One post tagged with "reliability-engineering"

Chain Reaction or a Real Life Lesson in Reliability Engineering at NEMO

October 19, 2025 · 5 min read

Head of Engineering, Fortiro

I recently visited Amsterdam with my family. At Amsterdam there is a science museum called NEMO. It's specifically for children to learn about science. There were all sorts of experiments and contraptions the kids could interact with, from electricity, to sound, motion, pulleys and more.

But one of the exhibitions caught my eye: The Chain Reaction NEMO-chain-reaction

The "Chain Reaction" is a scheduled live demonstration/show at NEMO that explores the principles of cause & effect, and potential and kinetic energy.
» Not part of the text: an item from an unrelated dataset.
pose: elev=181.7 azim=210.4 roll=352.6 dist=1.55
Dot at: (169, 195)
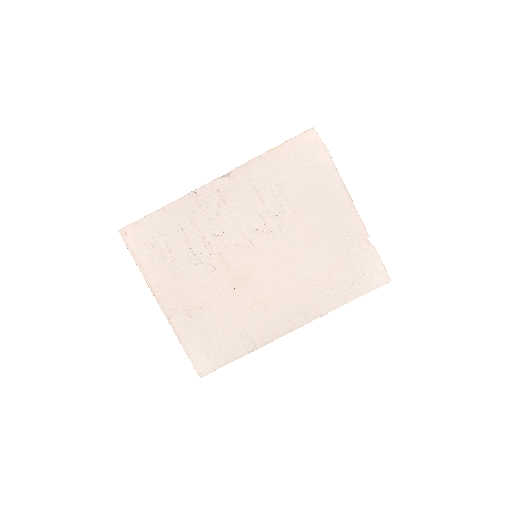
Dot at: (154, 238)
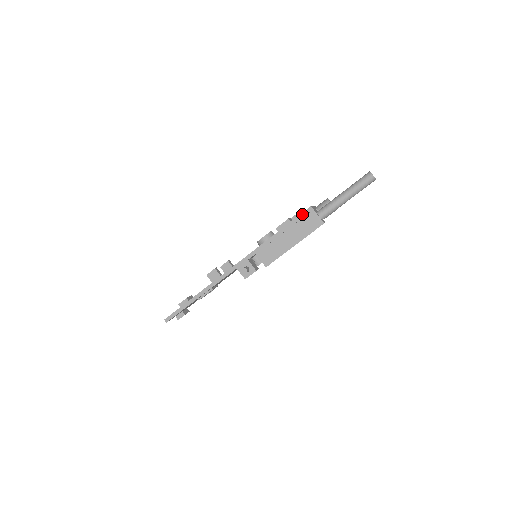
It features large-scale contraptions and setups (dominoes, rolling chairs, seesaws, flying cars, etc) showing how one action triggers the next. Wikipedia

This exhibition took me back to the 90s as a kid, playing the old game: Incredible Machine:

the-incredible-machine

This is a classic contraption puzzle where things like a hamster/mouse wheel, ropes, pulleys, fans, etc. trigger chain reactions. We built all sorts of funny contraptions just like the one at NEMO as a kid, we could play this for hours, everybody tried to incorporate everything they could into their contraptions, it was amazing fun.
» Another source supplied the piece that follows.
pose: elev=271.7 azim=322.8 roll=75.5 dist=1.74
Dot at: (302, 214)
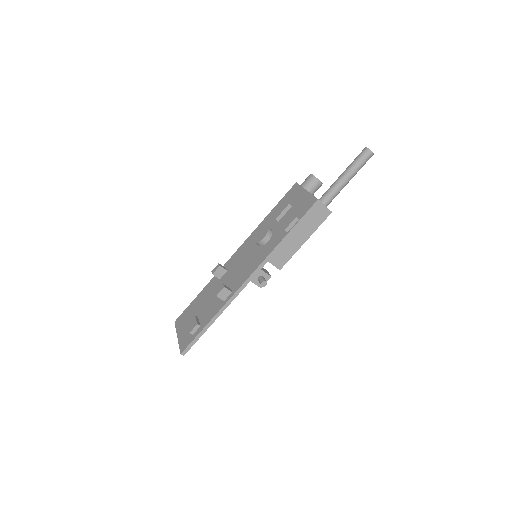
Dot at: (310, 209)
Through the eyes of a child, the chain reaction is very captivating, the kids try and imagine just how this thing is going to well, and how Incredible it will be.

But unfortunately for me I'm no longer a kid, and when I looked at this contraption, I saw this thing through the eyes of an engineer, a DevOps engineer. I know from real-life experience these sorts of contraptions, are not ideal from an operations support POV. The issue lies in the fact that if anyone of these sub-systems breaks, then the whole reaction will no longer work. In real life, real physical systems do not behave like they do on the computer. In the Incredible Machine, when you ran your reaction, the behavior was exactly the same each time, but in real-life this is rarely the case.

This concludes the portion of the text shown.